Avec Atlantic, Pléthore poursuit l’exploration entamée sur Digital Dream, son premier album paru le 23 janvier 2026. Le morceau s’impose comme l’un des titres les plus révélateurs de l’univers du groupe : une électro-pop pensée pour le mouvement, mais chargée d’un sous-texte introspectif qui affleure à chaque pulsation.
Dès les premières mesures, Atlantic installe une tension feutrée. La structure pop sert de socle à une rythmique puissante et épurée, tandis qu’un vocoder aux accents kraftwerkiens vient troubler la frontière entre l’humain et le mécanique. Rien n’est démonstratif : tout est calibré, contenu, presque en suspension. Cette retenue donne au morceau une respiration singulière, oscillant entre lâcher-prise et contrôle.
Sur le fond, Pléthore met en scène une discussion intérieure, un dialogue entre le ying et le yang. Deux personnalités cohabitent, s’opposent et se répondent au sein d’un même corps.
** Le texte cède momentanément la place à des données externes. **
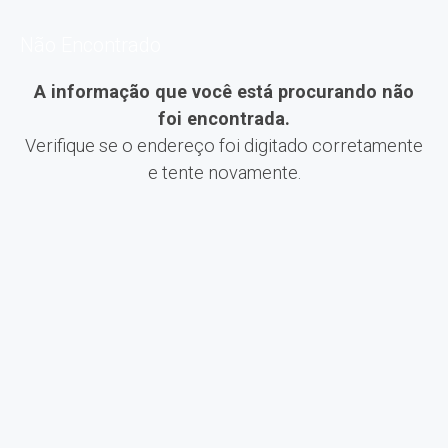
Não Encontrado
A informação que você está procurando não
foi encontrada.
Verifique se o endereço foi digitado corretamente
e tente novamente.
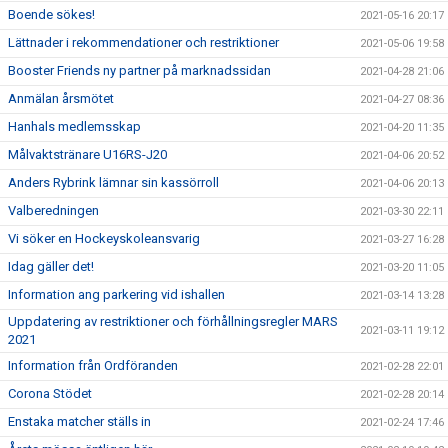
Boende sökes!
2021-05-16 20:17
Lättnader i rekommendationer och restriktioner
2021-05-06 19:58
Booster Friends ny partner på marknadssidan
2021-04-28 21:06
Anmälan årsmötet
2021-04-27 08:36
Hanhals medlemsskap
2021-04-20 11:35
Målvaktstränare U16RS-J20
2021-04-06 20:52
Anders Rybrink lämnar sin kassörroll
2021-04-06 20:13
Valberedningen
2021-03-30 22:11
Vi söker en Hockeyskoleansvarig
2021-03-27 16:28
Idag gäller det!
2021-03-20 11:05
Information ang parkering vid ishallen
2021-03-14 13:28
Uppdatering av restriktioner och förhållningsregler MARS
2021-03-11 19:12
2021
Information från Ordföranden
2021-02-28 22:01
Corona Stödet
2021-02-28 20:14
Enstaka matcher ställs in
2021-02-24 17:46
Atlantic aborde frontalement la dissonance cognitive et la pression sociale : cette injonction diffuse à prouver sa confiance, à se construire une image rassurante, parfois au détriment de l’équilibre intérieur. Derrière l’esthétique nu-disco et les textures synthétiques, la question demeure profondément humaine.
Pensé comme une pièce nocturne, Atlantic s’inscrit naturellement dans l’architecture de Digital Dream, album qui navigue entre réalité et projection mentale. Le morceau prendra toute sa dimension sur scène, lorsque Pléthore le défendra en concert à La Maroquinerie, à Paris, le 11 février 2026. Une occasion de vérifier que, chez eux, la danse et la réflexion avancent toujours au même tempo.